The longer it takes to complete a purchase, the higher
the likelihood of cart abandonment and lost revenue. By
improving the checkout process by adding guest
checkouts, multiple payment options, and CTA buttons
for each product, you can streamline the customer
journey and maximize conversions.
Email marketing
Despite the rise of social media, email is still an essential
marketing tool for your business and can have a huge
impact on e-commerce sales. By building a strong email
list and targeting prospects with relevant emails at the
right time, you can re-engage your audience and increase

^^^^^^^^^^^^^^^^

EXERCISE DETAILS: When the word "your" turns up on a line of the material above, copy that line.

RESULT FOR THIS TASK:
marketing tool for your business and can have a huge
right time, you can re-engage your audience and increase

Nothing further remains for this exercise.